The Pavlov’s Beep post got me thinking a bit about how user expectations can set a product up for failure out of the gate… and that made me think of the late, lamented (by some), lambasted (by many) Newton.

Ignoring the obvious hype surrounding the rollout—something the product could never live up to—one of the things that was coolest about the Newton was also the thing that caused the most frustration: handwriting recognition.

Handwriting and speech recognition are two areas that have seen a lot of advancement in the past years—for example, the recognizer that comes with Windows XP Tablet PC Edition 2005 Elite Pro Extreme (or whatever that product is called) is exceptional, and from all reports is improving in its next iteration. And, according to those who use these things routinely, like David Pogue, the latest Naturally Speaking (ex-Dragon, now ScanSoft) is similarly surprisingly accurate.

All that said, though, they’re doomed to teeny market segments, because no matter how accurate, when they make mistakes they frustrate their users.

Why? Because we’ve asked the computer to play by our rules, rather than asking us to play by its.

When a device imposes an unnatural input method on its user, any mistakes you make are your own. Consider Graffiti, as used on Palm OS: it specifically requires you to make certain “letter shapes” if you want them to be recognized. It doesn’t try to recognize your handwriting. If a letter comes out wrong, you might be frustrated, but you know it’s “your fault”—you didn’t make the shape right.

But, with the Newton, it was supposed to recognize your handwriting. Not an alphabet of its own design. And, when it doesn’t, the first thing that runs through your head is: this thing sucks! Even if it got 90% right, which is pretty remarkable considering many people can’t read their own handwriting!

Speech is hard, too—especially if used in an “unrestricted vocabulary” scenario.

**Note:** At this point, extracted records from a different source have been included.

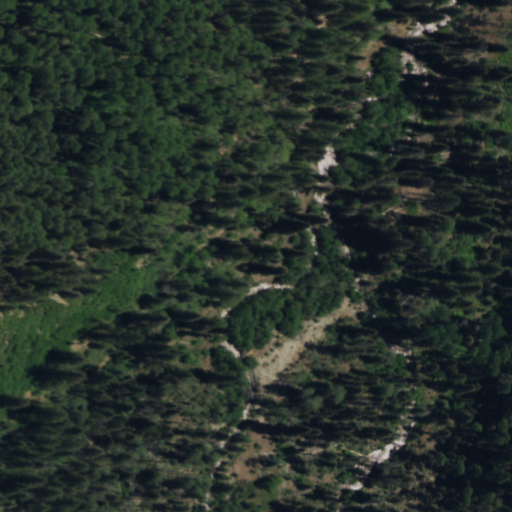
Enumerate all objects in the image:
road: (271, 237)
road: (191, 254)
river: (364, 256)
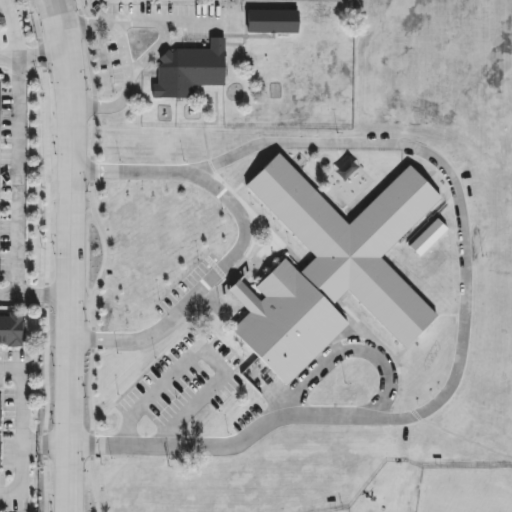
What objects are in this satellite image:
building: (268, 21)
building: (269, 21)
road: (139, 26)
road: (11, 30)
road: (151, 53)
road: (34, 60)
building: (187, 70)
building: (187, 71)
road: (129, 92)
road: (339, 153)
road: (434, 172)
road: (19, 178)
building: (429, 237)
road: (72, 254)
road: (454, 257)
building: (331, 269)
building: (326, 271)
road: (465, 283)
road: (201, 289)
road: (36, 297)
building: (10, 329)
road: (203, 349)
road: (350, 351)
road: (9, 367)
road: (19, 431)
road: (465, 438)
road: (46, 446)
park: (297, 490)
road: (10, 494)
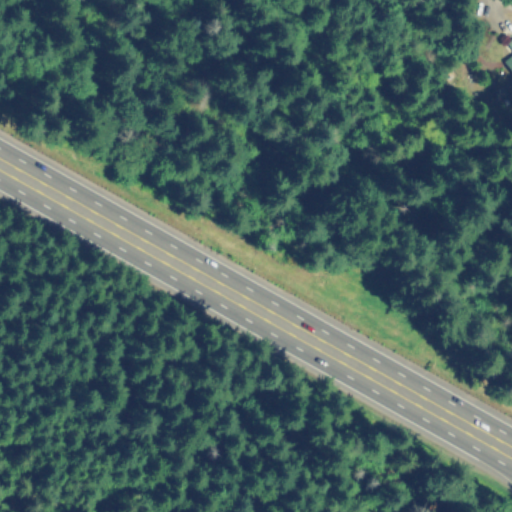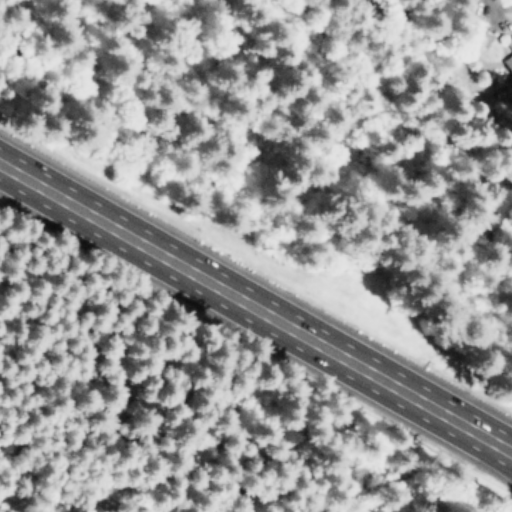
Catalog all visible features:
road: (504, 3)
building: (509, 51)
building: (508, 55)
road: (185, 171)
road: (255, 307)
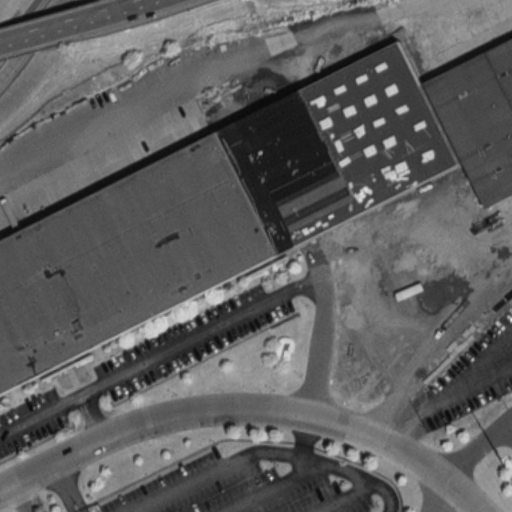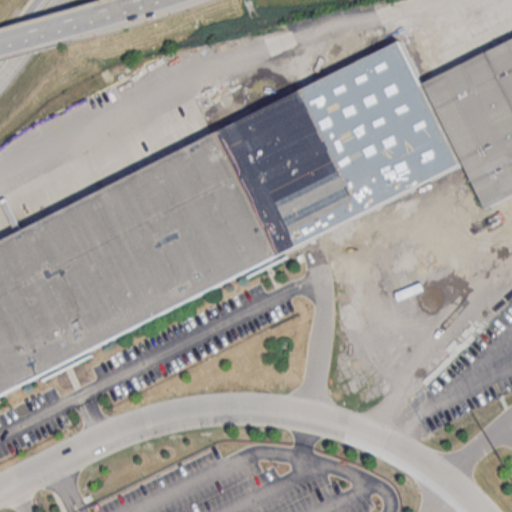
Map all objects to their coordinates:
road: (115, 9)
road: (16, 21)
road: (43, 30)
road: (29, 38)
road: (494, 71)
road: (109, 114)
building: (480, 117)
building: (350, 139)
road: (499, 172)
road: (499, 198)
building: (125, 257)
building: (129, 263)
road: (449, 340)
road: (388, 353)
road: (160, 355)
parking lot: (479, 370)
road: (479, 372)
road: (246, 408)
road: (92, 416)
road: (506, 422)
road: (409, 424)
road: (509, 426)
road: (305, 435)
road: (268, 452)
road: (468, 459)
road: (65, 487)
road: (273, 488)
road: (439, 496)
road: (348, 498)
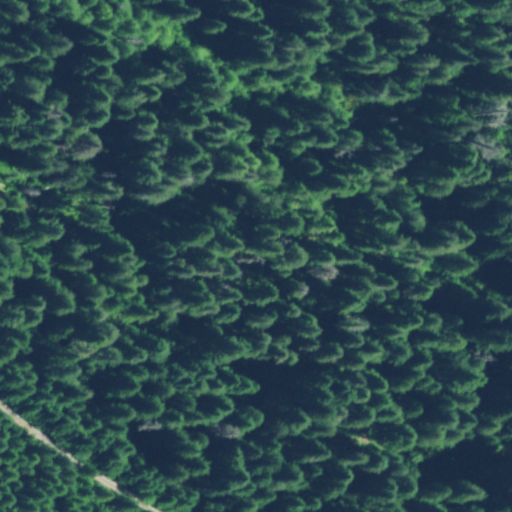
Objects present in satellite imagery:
road: (92, 449)
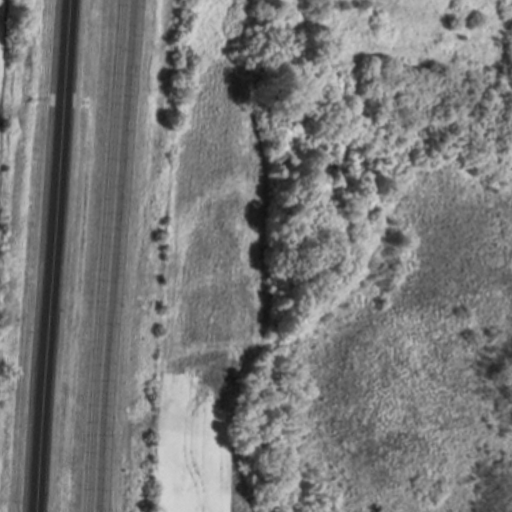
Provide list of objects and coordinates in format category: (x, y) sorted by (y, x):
road: (52, 256)
road: (113, 256)
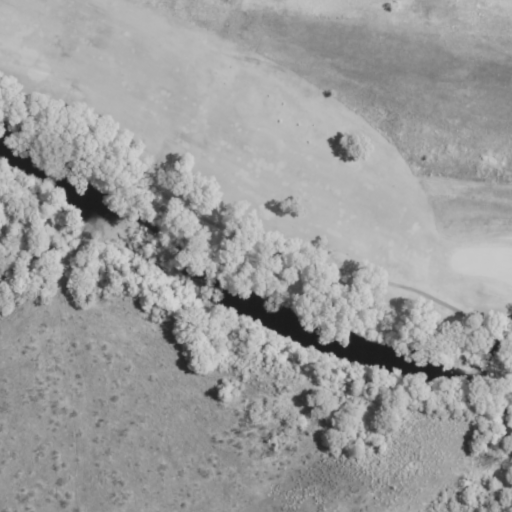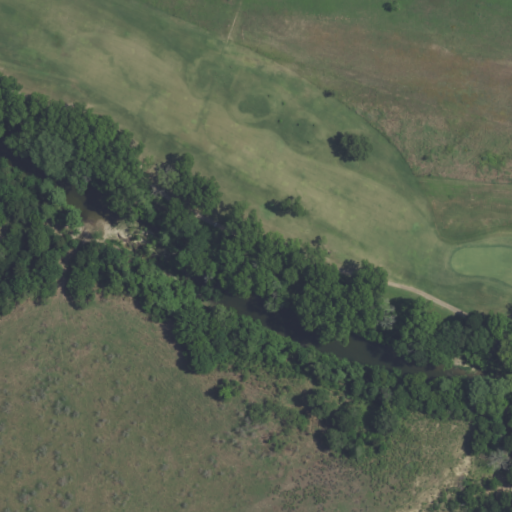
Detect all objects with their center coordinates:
park: (298, 135)
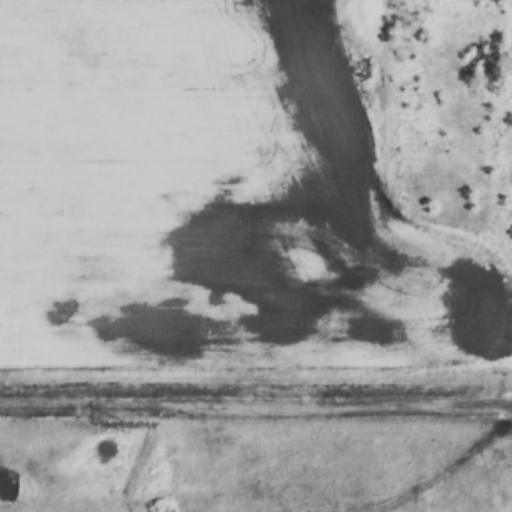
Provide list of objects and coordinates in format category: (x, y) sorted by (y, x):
road: (256, 413)
power tower: (122, 426)
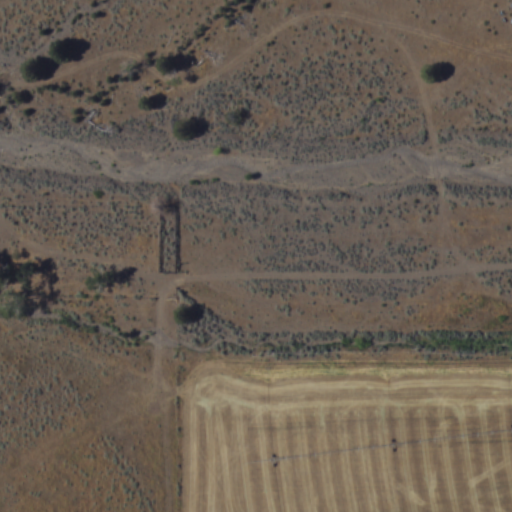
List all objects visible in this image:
road: (349, 339)
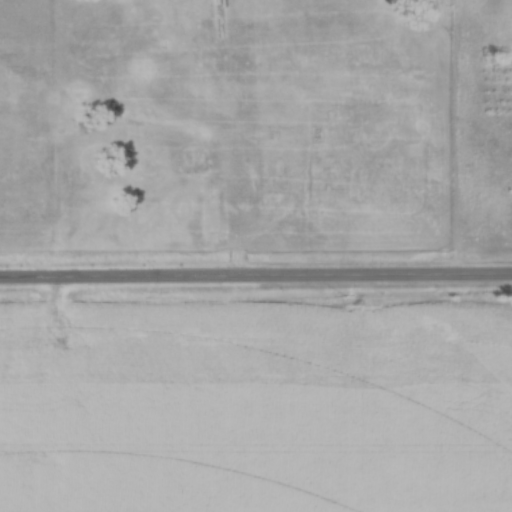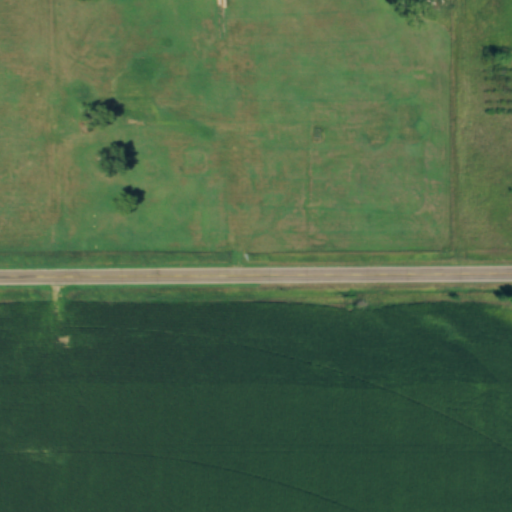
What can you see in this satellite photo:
building: (135, 116)
road: (233, 185)
road: (256, 282)
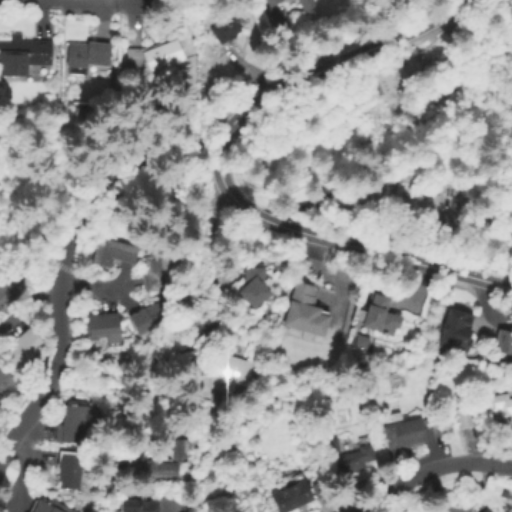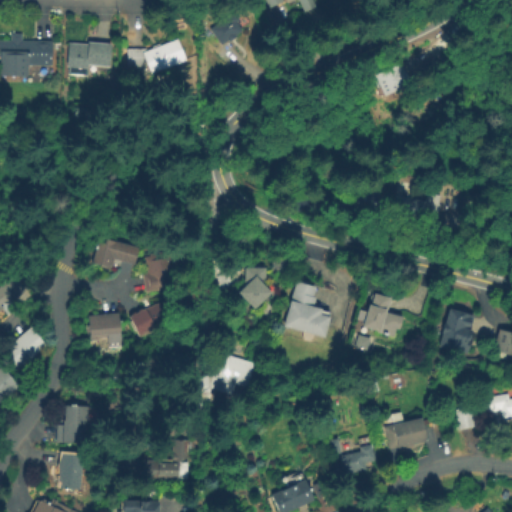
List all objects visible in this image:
road: (76, 1)
building: (270, 1)
building: (269, 2)
building: (303, 4)
building: (302, 5)
road: (465, 10)
building: (223, 27)
building: (222, 28)
building: (22, 53)
building: (23, 53)
building: (83, 55)
building: (151, 55)
building: (153, 55)
building: (81, 56)
building: (390, 77)
building: (390, 78)
road: (220, 182)
road: (53, 200)
building: (353, 200)
building: (416, 205)
building: (414, 206)
building: (110, 251)
building: (116, 251)
road: (62, 267)
building: (155, 270)
building: (164, 271)
building: (254, 282)
building: (250, 283)
building: (10, 286)
road: (54, 286)
building: (9, 287)
building: (303, 308)
road: (213, 310)
building: (302, 310)
building: (370, 315)
building: (377, 315)
building: (146, 316)
building: (156, 319)
building: (103, 326)
building: (111, 327)
building: (456, 328)
building: (453, 329)
building: (504, 340)
building: (502, 341)
building: (21, 346)
building: (29, 346)
building: (219, 375)
building: (222, 377)
building: (5, 382)
building: (8, 384)
building: (497, 402)
building: (484, 407)
building: (462, 417)
building: (77, 423)
building: (70, 424)
building: (400, 430)
building: (396, 433)
road: (4, 442)
building: (342, 458)
building: (354, 459)
building: (175, 460)
building: (166, 461)
road: (431, 468)
building: (67, 469)
building: (75, 471)
road: (22, 476)
building: (288, 495)
building: (284, 497)
building: (136, 505)
building: (53, 506)
building: (148, 506)
road: (175, 506)
building: (46, 507)
building: (481, 510)
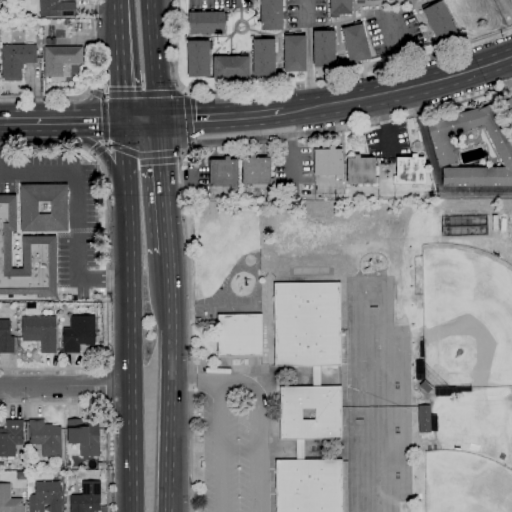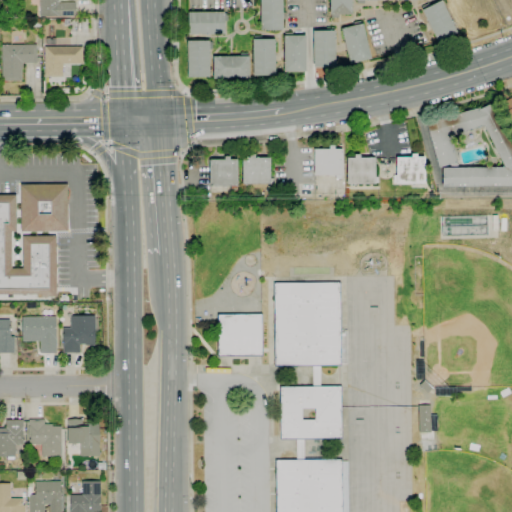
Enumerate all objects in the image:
building: (359, 1)
parking lot: (218, 3)
building: (339, 7)
building: (340, 7)
building: (56, 8)
building: (56, 8)
parking lot: (306, 13)
building: (270, 14)
building: (271, 15)
building: (437, 21)
building: (439, 21)
building: (204, 22)
building: (36, 23)
building: (206, 23)
parking lot: (392, 30)
building: (50, 41)
building: (354, 42)
building: (355, 43)
building: (322, 48)
building: (323, 48)
building: (293, 53)
building: (294, 54)
road: (309, 54)
building: (262, 56)
building: (263, 56)
building: (59, 58)
building: (60, 58)
building: (197, 58)
building: (198, 58)
building: (15, 59)
building: (16, 60)
road: (121, 60)
road: (154, 60)
building: (229, 67)
building: (230, 67)
road: (107, 68)
road: (305, 81)
road: (399, 89)
road: (89, 90)
road: (95, 93)
road: (144, 93)
building: (507, 107)
building: (508, 108)
road: (221, 116)
road: (103, 119)
road: (189, 119)
road: (141, 120)
traffic signals: (159, 120)
road: (94, 121)
traffic signals: (124, 121)
road: (33, 122)
building: (472, 148)
road: (99, 149)
building: (470, 149)
road: (102, 153)
road: (144, 154)
building: (327, 161)
building: (327, 161)
building: (254, 169)
building: (408, 169)
building: (256, 170)
building: (359, 170)
building: (360, 170)
building: (409, 170)
building: (222, 171)
building: (223, 172)
parking lot: (293, 172)
road: (165, 186)
road: (394, 190)
building: (270, 191)
building: (429, 195)
building: (42, 207)
building: (43, 207)
road: (75, 213)
building: (465, 225)
building: (25, 257)
building: (25, 258)
road: (106, 262)
road: (128, 316)
park: (466, 319)
building: (306, 324)
building: (308, 325)
building: (39, 331)
building: (40, 332)
building: (77, 333)
building: (78, 334)
building: (238, 334)
building: (239, 335)
building: (6, 337)
building: (421, 349)
building: (315, 376)
road: (171, 382)
road: (65, 385)
road: (104, 385)
building: (425, 386)
building: (463, 389)
road: (259, 404)
road: (105, 406)
building: (309, 411)
building: (310, 412)
building: (424, 418)
building: (425, 419)
building: (10, 436)
building: (44, 436)
building: (83, 436)
building: (45, 437)
building: (83, 437)
building: (10, 438)
road: (220, 443)
parking lot: (224, 447)
building: (298, 448)
building: (299, 449)
building: (89, 465)
building: (2, 466)
building: (58, 466)
park: (463, 482)
building: (310, 485)
building: (311, 485)
building: (44, 496)
building: (45, 497)
building: (85, 498)
building: (86, 498)
building: (9, 500)
building: (9, 500)
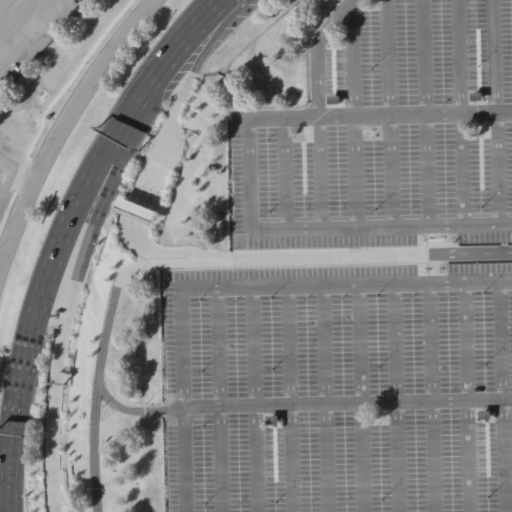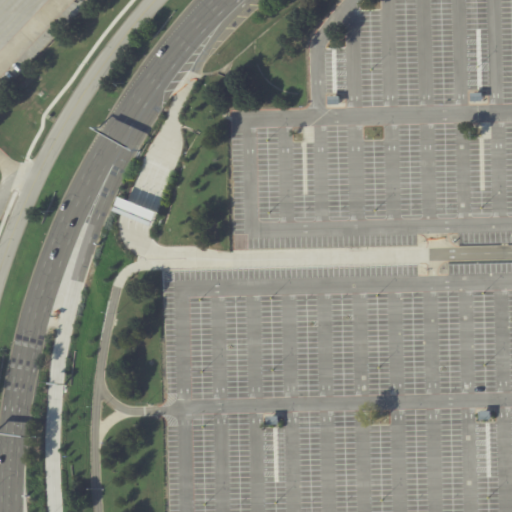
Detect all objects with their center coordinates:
road: (221, 3)
road: (219, 27)
road: (26, 28)
road: (180, 45)
road: (317, 52)
road: (49, 104)
road: (424, 111)
road: (460, 111)
road: (495, 111)
road: (388, 112)
road: (130, 115)
road: (352, 115)
road: (378, 115)
road: (62, 126)
building: (477, 130)
road: (168, 131)
building: (300, 134)
parking lot: (390, 138)
road: (16, 172)
road: (319, 172)
road: (285, 173)
road: (8, 183)
building: (137, 211)
road: (138, 211)
toll booth: (138, 213)
road: (329, 226)
road: (171, 251)
airport: (256, 256)
road: (370, 256)
road: (172, 261)
road: (236, 289)
road: (33, 318)
road: (65, 323)
parking lot: (339, 389)
road: (96, 392)
road: (469, 398)
road: (503, 398)
road: (327, 399)
road: (363, 399)
road: (398, 399)
road: (433, 399)
road: (256, 400)
road: (293, 400)
road: (225, 401)
road: (340, 407)
road: (123, 409)
building: (484, 416)
building: (271, 420)
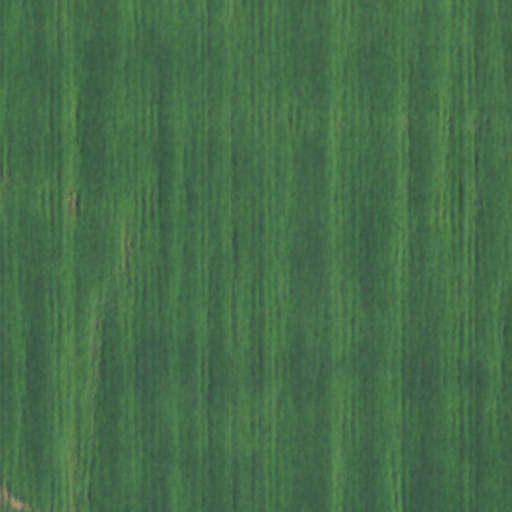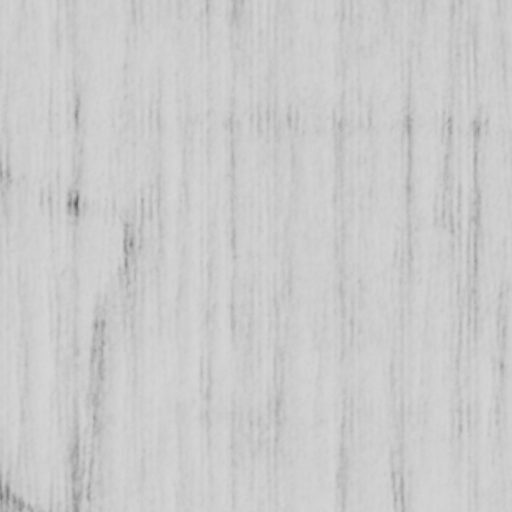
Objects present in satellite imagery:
crop: (256, 256)
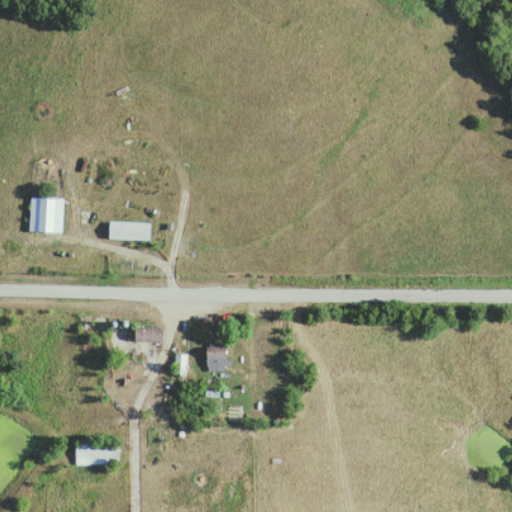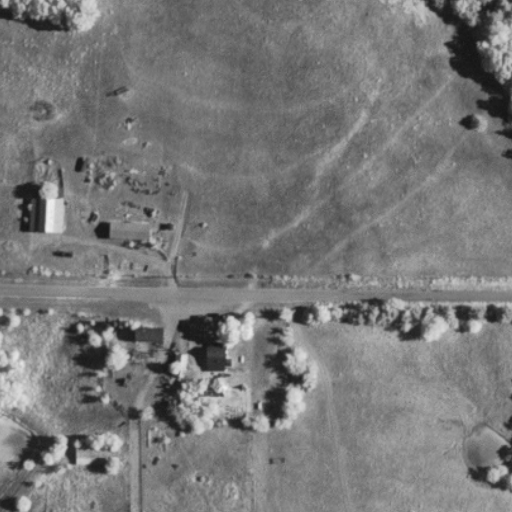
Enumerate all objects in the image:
building: (45, 212)
building: (129, 229)
road: (255, 294)
building: (148, 332)
road: (167, 338)
building: (216, 355)
building: (179, 363)
building: (95, 452)
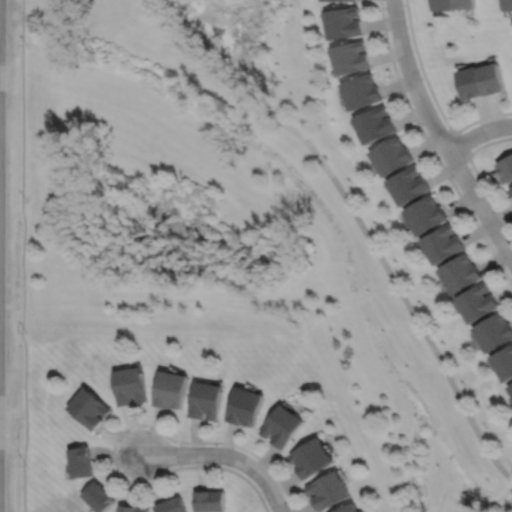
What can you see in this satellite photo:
building: (465, 3)
building: (444, 4)
building: (508, 4)
building: (344, 21)
building: (343, 22)
building: (351, 56)
building: (351, 57)
street lamp: (421, 77)
building: (492, 77)
building: (480, 80)
building: (471, 81)
building: (362, 90)
building: (361, 91)
road: (433, 97)
building: (375, 123)
building: (375, 124)
road: (478, 132)
road: (438, 134)
street lamp: (487, 140)
road: (461, 144)
road: (431, 146)
building: (391, 155)
building: (391, 156)
building: (506, 168)
building: (506, 168)
road: (500, 170)
street lamp: (453, 177)
building: (409, 184)
building: (408, 185)
building: (511, 189)
building: (425, 214)
building: (426, 214)
road: (356, 218)
park: (238, 224)
building: (443, 243)
building: (443, 244)
road: (23, 256)
street lamp: (505, 266)
building: (460, 273)
building: (461, 273)
building: (477, 302)
building: (478, 302)
building: (494, 331)
building: (494, 332)
building: (503, 362)
building: (504, 363)
building: (130, 386)
building: (132, 387)
building: (509, 388)
building: (510, 388)
building: (170, 389)
building: (172, 390)
building: (205, 400)
building: (206, 401)
building: (245, 406)
building: (244, 407)
building: (89, 408)
building: (90, 409)
building: (282, 426)
building: (282, 427)
road: (119, 435)
street lamp: (189, 445)
road: (225, 454)
building: (311, 457)
building: (311, 458)
building: (80, 462)
building: (82, 463)
street lamp: (120, 470)
building: (327, 490)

Not only do you have to “speak” all punctuation (try it sometime), but correction is an incredible pain. And speech is such a natural part of most people’s daily interaction that it’s near impossible to rise to an acceptable level of performance.

Newton, near the end of its life, tried to get around this problem by taking a bit of a Graffiti approach: it encouraged people to print, and there’s a lot less letter variation in printed characters. Suddenly, with the new Rosetta printed character recognizer (still in use in Mac OSX today), people started saying the Newton did a good job recognizing handwriting when—in actuality—it just shifted the burden onto the user some more by restricting input.

Similarly, speech is becoming more common in situation where the vocabulary is highly restricted and expectations are low: package tracking #s; pick 1-2-3 menus; interacting with “speed trade” stock systems. Correction is pretty easy and, given the relatively robotic nature of the interaction, expectations are low. (You’ll note that as the systems got better, they started using more animated, natural voices at the other end—raising expectations they knew, from testing, they could meet.)

So—if you’re designing a UI, remember that the way you “frame” the interaction often sets user expectations.

Leaving aside speech and handwriting, free form input can be really, really cool—see Simson Garfinkle’s SBook and Microsoft Outlook’s date/address fields for examples.

But if you put up a free-form field , you better make damn sure that it accepts all sorts of wacky variations. If date-based, expect things like “tomorrow”, “next wednesday”, etc—every one you miss, given the free-form nature of the field presented, is the fault of the program, from the user’s perspective. Similarly, what about international addresses? And how do you tell the user you’ve made the inevitable mistake?

A lot of words to say something obvious, I know. But it’s a mistake I make all the time… e.g. “Safety Clone”